Task to complete: Print the listing below verbatim, running from the line containing "Observe the scene" through the line containing "Answer: approximately 135° to its right", and print nothing else.

Source data:
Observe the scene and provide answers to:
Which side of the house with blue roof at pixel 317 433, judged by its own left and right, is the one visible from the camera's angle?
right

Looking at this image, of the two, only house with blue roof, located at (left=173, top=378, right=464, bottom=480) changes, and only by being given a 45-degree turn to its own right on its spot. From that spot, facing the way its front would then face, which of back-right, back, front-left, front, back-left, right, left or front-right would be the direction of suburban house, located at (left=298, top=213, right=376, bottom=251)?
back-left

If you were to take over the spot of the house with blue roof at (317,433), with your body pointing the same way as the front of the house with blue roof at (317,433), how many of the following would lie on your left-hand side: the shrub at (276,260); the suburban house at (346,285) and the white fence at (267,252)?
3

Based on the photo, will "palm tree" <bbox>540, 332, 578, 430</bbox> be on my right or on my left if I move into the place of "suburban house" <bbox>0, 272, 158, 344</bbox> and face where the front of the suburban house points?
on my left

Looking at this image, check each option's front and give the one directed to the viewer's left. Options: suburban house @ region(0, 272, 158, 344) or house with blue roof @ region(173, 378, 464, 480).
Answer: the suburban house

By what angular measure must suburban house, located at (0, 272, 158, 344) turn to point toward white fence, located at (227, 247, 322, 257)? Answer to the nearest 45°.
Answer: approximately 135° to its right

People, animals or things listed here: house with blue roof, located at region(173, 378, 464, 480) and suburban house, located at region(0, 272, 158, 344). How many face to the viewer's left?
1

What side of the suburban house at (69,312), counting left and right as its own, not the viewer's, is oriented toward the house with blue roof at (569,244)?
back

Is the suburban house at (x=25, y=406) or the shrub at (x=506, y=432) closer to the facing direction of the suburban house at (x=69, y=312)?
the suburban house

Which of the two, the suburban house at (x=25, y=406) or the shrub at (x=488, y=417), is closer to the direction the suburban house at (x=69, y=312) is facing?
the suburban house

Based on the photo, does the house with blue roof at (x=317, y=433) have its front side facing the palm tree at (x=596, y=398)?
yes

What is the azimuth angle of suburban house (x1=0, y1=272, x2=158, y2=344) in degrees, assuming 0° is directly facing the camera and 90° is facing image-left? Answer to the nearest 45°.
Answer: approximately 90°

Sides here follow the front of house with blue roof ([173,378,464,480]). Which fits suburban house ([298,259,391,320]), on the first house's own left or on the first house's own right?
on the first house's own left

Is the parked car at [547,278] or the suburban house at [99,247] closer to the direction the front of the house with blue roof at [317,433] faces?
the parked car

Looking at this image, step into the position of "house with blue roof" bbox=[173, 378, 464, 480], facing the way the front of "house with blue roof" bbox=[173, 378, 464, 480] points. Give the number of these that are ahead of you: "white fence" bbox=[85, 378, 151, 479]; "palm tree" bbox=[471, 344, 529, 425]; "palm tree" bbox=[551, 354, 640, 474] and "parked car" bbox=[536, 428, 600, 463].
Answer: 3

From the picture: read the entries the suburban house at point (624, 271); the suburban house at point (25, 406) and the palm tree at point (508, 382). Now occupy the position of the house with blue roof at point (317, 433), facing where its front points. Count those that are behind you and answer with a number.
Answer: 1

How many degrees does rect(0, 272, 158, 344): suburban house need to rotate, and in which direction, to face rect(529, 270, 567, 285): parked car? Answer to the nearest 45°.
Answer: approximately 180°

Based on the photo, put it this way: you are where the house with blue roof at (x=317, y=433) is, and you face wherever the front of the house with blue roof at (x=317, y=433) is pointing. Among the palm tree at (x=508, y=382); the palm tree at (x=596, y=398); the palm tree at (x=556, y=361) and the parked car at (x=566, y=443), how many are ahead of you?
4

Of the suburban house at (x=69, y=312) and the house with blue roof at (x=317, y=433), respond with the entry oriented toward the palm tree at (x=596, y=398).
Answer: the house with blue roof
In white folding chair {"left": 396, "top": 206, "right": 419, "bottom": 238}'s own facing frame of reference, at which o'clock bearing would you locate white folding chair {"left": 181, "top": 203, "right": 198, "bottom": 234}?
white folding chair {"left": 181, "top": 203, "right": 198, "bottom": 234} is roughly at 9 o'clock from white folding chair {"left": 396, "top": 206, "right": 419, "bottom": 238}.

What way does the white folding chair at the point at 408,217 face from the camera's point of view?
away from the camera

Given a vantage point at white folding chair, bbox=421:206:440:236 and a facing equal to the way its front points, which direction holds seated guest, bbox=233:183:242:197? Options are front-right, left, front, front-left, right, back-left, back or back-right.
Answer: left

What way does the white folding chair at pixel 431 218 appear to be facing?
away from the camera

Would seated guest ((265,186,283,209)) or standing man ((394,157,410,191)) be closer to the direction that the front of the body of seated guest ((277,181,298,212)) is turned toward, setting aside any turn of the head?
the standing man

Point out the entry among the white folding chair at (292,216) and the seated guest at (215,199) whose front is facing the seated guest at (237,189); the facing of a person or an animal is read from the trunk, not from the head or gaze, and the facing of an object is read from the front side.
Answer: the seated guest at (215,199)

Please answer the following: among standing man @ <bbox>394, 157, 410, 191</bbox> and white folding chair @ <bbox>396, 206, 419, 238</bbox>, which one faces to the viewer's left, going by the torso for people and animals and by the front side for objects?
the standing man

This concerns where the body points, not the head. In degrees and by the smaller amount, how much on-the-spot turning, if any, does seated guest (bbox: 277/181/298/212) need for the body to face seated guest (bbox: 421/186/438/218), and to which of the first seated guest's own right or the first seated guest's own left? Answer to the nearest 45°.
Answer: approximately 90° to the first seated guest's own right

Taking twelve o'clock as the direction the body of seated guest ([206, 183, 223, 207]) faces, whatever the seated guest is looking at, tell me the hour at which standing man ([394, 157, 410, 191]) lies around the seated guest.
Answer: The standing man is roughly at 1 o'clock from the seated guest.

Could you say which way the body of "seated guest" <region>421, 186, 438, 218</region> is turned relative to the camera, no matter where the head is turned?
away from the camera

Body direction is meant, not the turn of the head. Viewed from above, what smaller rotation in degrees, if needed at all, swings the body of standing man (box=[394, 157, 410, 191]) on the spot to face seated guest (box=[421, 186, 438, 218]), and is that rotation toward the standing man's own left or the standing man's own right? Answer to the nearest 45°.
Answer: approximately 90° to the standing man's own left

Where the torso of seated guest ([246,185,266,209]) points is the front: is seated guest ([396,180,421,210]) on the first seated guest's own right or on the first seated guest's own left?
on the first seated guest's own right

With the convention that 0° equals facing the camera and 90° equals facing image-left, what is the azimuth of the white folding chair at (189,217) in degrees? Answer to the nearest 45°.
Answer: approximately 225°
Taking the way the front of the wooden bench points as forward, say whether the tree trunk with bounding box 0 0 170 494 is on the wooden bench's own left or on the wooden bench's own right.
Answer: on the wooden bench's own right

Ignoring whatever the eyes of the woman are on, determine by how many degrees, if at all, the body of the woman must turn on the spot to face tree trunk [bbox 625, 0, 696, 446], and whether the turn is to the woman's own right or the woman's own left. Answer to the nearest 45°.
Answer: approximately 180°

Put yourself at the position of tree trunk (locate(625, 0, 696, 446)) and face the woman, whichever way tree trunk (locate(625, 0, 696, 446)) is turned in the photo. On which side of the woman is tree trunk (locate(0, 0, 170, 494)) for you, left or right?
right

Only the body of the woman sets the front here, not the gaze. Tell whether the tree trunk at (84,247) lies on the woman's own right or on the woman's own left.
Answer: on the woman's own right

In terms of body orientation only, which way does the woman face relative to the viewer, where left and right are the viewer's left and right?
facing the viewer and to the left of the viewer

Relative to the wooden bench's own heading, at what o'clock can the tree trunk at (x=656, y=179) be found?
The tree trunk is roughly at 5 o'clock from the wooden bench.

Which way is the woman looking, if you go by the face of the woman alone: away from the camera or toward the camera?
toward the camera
---
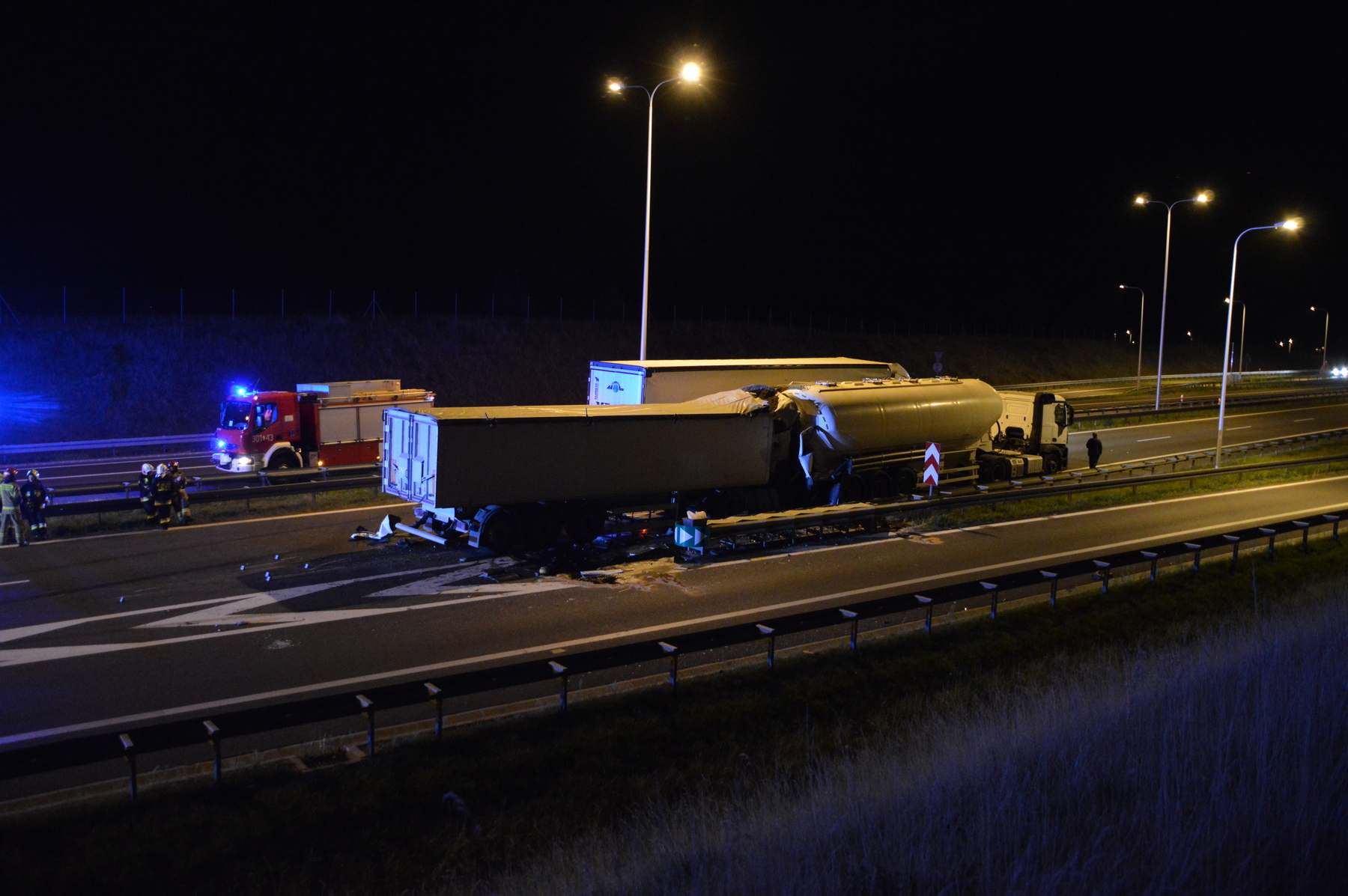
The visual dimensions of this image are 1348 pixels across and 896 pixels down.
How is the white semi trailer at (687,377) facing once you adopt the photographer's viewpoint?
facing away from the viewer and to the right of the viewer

Written answer:
Observe the scene and provide answers to:
Which side of the house with blue roof at pixel 317 433, judged by its own left and right, is the one visible from the camera's angle?
right

Looking at this image, of the two, only house with blue roof, located at (left=173, top=378, right=464, bottom=480) changes, and only by being given a 45-degree turn to its own right on its spot. From that spot, facing the way its front would then face, which of back-right, back, front-left, front, back-left, right, left or front-right would be the direction of suburban house, located at (left=298, top=213, right=376, bottom=251)?
back-left

If you were to take over the spot of the house with blue roof at (317,433), with your body pointing the same way as the front of the house with blue roof at (317,433), how many of the following would lie on your left-hand side: the shrub at (276,260); the suburban house at (346,285) and the white fence at (267,252)?
3

Based on the photo, will "palm tree" <bbox>540, 332, 578, 430</bbox> be on my right or on my left if I move into the place of "suburban house" <bbox>0, 272, 158, 344</bbox> and face where the front of the suburban house points?
on my left

Looking at this image, check each option's front and give the one directed to the viewer's left. Options: suburban house @ region(0, 272, 158, 344) or house with blue roof @ region(173, 378, 464, 480).
Answer: the suburban house

By what angular measure must suburban house, located at (0, 272, 158, 344) turn to point toward white fence, located at (227, 247, 322, 257)? Answer to the nearest 45°.
Answer: approximately 135° to its right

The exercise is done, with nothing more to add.